Prostate Centre at Vancouver General Hospital, Vancouver, BC, Canada.
BJU Int. 2011 Oct;108(8 Pt 2):E202-10. doi: 10.1111/j.1464-410X.2011.10119.x. Epub 2011 Mar 28.
•To determine the effect of an upgrade in Gleason score between initial prostate biopsy and final prostatectomy specimen on the risk of postoperative biochemical recurrence.
•A total of 1629 patients with paired biopsy and radical prostatectomy histology were identified from two prospectively recorded prostate cancer databases. •Information on key clinical and pathological characteristics as well as prostate-specific antigen follow-up was recorded. •Patients who experienced an upgrade in their Gleason score were compared with corresponding patients with concordant tumours of the lower and higher grade. •Kaplan-Meier curves and multivariate models were generated to examine the impact of Gleason score upgrade on the risk of postoperative biochemical recurrence.
•Overall, 466 patients (28.6%) experienced an upgrade in their Gleason score post radical prostatectomy, in 88.4% of cases involving a change in a single Gleason score point. •Patients upgraded from Gleason 6 (3 + 3) to Gleason 7 (3 + 4) had pathological characteristics that were very similar to Gleason 7 (3 + 4) concordant tumours, with an identical risk of biochemical recurrence. In contrast, patients upgraded from Gleason score 6 (3 + 3) to Gleason 7 (4 + 3) had tumours with pathological characteristics intermediate between the two concordant groups, which was mirrored by their risk of biochemical recurrence. •Patients with Gleason 7 tumours who experienced a change in the predominant pattern from 3 + 4 to 4 + 3 had tumours that resembled Gleason 7 (4 + 3) concordant tumours, with a similar risk of biochemical recurrence. In contrast, patients upgraded from Gleason 7 to Gleason >7 had tumours with intermediate pathological characteristics, and a risk of biochemical recurrence that was significantly different to concordant tumours of the lower and higher grade. •In multivariate models, a change in Gleason score was an independent predictor of biochemical recurrence in the preoperative setting only. •Although a difference in Gleason score was an independent predictor of recurrence in concordant tumours in models based on postoperative variables, an upgrade in Gleason score in discordant tumours was not, with differences in co-segregated adverse pathological characteristics being more predictive.

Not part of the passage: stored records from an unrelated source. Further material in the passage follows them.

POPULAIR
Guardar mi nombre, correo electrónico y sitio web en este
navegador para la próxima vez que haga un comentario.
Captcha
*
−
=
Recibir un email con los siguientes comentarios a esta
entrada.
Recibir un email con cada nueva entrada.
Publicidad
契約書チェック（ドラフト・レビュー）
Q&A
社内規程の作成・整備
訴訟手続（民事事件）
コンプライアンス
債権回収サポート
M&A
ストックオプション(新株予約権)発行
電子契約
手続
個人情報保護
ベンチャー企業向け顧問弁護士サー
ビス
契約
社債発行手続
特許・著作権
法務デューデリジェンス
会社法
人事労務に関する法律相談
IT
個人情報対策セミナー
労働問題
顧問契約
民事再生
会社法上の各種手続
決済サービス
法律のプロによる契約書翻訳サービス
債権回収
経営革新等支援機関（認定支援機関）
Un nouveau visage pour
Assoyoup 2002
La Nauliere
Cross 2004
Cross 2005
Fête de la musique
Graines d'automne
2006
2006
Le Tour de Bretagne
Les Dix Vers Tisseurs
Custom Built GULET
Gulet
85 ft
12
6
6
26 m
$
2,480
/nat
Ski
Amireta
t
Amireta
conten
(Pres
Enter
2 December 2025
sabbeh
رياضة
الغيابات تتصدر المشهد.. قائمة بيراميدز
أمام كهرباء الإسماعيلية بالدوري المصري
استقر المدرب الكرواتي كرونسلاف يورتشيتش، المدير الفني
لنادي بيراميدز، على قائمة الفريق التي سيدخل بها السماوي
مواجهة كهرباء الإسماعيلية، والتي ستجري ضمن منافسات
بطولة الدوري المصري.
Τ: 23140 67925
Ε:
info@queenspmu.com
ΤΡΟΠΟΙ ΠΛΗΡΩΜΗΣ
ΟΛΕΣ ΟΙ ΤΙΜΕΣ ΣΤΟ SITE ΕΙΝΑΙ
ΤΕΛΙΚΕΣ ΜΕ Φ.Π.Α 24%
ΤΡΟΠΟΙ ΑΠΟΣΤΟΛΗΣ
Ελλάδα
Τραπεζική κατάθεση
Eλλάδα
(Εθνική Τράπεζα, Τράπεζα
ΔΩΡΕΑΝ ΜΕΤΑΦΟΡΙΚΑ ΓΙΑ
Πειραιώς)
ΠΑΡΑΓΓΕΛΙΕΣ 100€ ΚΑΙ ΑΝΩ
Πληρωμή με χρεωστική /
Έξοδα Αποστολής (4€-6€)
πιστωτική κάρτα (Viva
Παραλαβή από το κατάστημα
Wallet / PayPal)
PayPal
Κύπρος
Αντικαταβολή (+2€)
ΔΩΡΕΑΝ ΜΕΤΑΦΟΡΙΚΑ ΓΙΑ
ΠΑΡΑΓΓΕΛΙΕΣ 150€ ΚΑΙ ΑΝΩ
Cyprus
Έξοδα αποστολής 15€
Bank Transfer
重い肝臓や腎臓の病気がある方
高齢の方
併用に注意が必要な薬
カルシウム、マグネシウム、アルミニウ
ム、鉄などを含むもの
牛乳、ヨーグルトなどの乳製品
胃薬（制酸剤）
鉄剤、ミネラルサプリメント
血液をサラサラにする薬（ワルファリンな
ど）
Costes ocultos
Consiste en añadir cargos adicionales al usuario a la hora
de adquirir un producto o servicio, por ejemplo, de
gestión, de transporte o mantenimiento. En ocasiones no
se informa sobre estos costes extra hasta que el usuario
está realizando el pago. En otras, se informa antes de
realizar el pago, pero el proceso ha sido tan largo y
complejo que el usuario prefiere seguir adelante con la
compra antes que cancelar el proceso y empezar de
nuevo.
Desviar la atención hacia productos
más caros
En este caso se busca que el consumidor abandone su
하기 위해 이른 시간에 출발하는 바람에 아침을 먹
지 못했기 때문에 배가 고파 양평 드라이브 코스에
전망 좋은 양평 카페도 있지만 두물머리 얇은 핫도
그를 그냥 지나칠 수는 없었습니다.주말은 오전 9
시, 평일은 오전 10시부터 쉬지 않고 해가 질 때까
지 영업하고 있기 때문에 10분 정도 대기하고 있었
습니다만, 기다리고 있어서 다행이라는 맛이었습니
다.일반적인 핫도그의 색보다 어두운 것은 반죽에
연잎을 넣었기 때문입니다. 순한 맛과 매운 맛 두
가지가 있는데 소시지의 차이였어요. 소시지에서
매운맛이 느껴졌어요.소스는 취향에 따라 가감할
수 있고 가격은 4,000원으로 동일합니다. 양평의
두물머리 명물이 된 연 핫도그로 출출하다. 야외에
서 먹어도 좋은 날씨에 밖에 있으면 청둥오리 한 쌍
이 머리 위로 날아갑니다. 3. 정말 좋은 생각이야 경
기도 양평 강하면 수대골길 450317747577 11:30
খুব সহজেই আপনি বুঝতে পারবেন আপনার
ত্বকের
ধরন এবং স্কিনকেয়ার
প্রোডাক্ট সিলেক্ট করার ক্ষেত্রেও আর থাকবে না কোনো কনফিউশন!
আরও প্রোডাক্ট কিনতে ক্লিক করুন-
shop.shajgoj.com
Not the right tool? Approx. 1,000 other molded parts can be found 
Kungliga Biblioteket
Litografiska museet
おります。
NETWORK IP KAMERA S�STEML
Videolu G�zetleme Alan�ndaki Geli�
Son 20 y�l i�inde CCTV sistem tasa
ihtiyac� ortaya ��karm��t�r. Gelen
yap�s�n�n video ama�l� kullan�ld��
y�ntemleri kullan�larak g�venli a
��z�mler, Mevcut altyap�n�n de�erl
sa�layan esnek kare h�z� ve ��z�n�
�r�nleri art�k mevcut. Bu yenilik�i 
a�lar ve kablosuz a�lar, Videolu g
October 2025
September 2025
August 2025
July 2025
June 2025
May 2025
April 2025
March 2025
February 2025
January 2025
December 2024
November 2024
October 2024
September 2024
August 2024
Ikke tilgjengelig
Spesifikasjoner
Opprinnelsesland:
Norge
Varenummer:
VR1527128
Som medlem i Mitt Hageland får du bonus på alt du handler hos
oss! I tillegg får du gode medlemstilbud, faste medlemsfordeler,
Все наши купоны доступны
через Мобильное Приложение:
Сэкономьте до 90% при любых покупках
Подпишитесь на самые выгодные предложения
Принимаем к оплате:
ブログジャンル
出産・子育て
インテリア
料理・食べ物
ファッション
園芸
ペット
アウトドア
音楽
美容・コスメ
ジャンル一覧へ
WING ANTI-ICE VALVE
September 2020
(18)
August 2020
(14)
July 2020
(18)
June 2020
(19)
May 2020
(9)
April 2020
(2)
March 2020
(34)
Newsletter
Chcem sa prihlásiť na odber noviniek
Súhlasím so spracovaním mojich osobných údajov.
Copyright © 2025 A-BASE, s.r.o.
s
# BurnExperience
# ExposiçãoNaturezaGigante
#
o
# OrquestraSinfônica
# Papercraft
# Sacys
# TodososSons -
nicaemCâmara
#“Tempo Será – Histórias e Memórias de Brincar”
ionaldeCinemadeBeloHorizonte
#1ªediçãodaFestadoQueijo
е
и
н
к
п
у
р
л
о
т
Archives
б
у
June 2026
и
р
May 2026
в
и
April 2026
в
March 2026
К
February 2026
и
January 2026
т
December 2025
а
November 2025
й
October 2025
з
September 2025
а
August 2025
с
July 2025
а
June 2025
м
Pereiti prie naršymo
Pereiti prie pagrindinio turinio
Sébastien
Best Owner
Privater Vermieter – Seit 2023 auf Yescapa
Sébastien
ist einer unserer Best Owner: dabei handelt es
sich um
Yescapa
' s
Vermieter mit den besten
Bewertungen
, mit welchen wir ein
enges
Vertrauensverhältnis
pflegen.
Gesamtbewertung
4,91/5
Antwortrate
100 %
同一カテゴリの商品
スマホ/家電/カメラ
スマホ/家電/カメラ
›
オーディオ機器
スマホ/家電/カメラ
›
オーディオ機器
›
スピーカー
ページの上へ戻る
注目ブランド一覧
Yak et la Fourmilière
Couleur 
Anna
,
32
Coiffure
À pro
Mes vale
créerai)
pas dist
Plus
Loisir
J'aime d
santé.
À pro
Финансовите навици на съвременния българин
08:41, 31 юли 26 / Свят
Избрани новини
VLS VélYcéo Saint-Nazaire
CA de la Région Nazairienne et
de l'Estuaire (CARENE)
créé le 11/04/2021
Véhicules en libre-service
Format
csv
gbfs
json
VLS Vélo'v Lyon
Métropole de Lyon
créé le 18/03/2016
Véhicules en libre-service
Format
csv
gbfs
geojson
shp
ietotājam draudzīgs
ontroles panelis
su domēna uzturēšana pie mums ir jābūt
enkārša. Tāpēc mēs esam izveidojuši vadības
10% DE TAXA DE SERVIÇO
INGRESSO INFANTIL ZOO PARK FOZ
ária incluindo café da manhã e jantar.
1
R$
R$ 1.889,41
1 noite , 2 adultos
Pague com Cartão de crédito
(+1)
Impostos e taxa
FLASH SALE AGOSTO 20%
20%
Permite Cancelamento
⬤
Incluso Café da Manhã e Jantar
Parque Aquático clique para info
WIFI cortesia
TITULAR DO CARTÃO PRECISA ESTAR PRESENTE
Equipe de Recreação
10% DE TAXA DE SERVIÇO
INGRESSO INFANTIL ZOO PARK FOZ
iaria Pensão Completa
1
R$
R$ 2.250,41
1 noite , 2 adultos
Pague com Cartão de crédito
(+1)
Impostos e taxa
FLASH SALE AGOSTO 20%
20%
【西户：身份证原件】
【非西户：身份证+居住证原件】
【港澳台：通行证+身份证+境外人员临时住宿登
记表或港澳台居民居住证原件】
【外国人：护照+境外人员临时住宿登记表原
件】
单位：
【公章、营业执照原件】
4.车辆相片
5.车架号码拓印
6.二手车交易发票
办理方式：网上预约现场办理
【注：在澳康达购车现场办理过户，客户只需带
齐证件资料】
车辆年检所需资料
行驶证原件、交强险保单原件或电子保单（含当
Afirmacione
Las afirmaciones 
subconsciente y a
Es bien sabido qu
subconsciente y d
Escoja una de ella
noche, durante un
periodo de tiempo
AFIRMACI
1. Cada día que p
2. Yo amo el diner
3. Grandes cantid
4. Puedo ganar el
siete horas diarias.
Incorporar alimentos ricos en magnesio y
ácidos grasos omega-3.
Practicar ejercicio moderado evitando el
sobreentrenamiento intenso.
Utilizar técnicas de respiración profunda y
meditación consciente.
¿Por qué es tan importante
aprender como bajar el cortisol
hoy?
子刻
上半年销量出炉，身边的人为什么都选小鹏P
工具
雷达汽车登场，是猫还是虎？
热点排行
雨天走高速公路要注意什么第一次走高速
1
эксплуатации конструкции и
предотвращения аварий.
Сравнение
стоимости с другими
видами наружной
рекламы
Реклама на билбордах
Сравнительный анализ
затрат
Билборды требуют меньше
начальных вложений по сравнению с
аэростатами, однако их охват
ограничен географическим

•Patients experiencing an upgrade in their Gleason score between biopsy and final specimen exhibit significantly more aggressive pathological features than corresponding concordant tumours, and a higher risk of biochemical recurrence post radical prostatectomy. •As Gleason score can be more accurately assessed preoperatively than other prognostic tumour features, continued effort is required to identify those most at risk of upgrading, and to refine biopsy strategies to reduce sampling error.
从两个前瞻性记录的前列腺癌数据库中确定了 1629 名具有配对活检和根治性前列腺切除术组织学的患者。
记录了关键临床和病理特征以及前列腺特异性抗原随访的信息。
将格里森评分升高的患者与具有较低和较高等级肿瘤的相应患者进行比较。
生成 Kaplan-Meier 曲线和多变量模型,以检查格里森评分升高对术后生化复发风险的影响。
总体而言,466 例(28.6%)患者在根治性前列腺切除术后格里森评分升高,在 88.4%的病例中,格里森评分升高涉及单个格里森评分点的变化。
从格里森 6 级(3+3)升级到格里森 7 级(3+4)的患者的病理特征与格里森 7 级(3+4)一致肿瘤非常相似,具有相同的生化复发风险。相比之下,从格里森评分 6 级(3+3)升级到格里森 7 级(4+3)的患者的肿瘤具有两种一致肿瘤之间的中间病理特征,这与其生化复发风险相匹配。
从主要模式从 3+4 变为 4+3 的格里森 7 级肿瘤患者的肿瘤类似于格里森 7 级(4+3)一致肿瘤,具有相似的生化复发风险。相比之下,从格里森 7 级升级到格里森>7 级的患者的肿瘤具有中间病理特征,并且生化复发的风险与较低和较高等级的一致肿瘤明显不同。
在多变量模型中,术前格里森评分的变化仅为生化复发的独立预测因子。
尽管术后变量模型中格里森评分的差异是一致肿瘤复发的独立预测因子,但不一致肿瘤中格里森评分的升高不是,与共同存在的不良病理特征的差异更具预测性。
在活检和最终标本之间格里森评分升高的患者表现出明显更具侵袭性的病理特征,比相应的一致肿瘤具有更高的根治性前列腺切除术后生化复发风险。
由于格里森评分在术前比其他预后肿瘤特征更能准确评估,因此需要继续努力确定那些最有可能升级的患者,并改进活检策略以减少采样误差。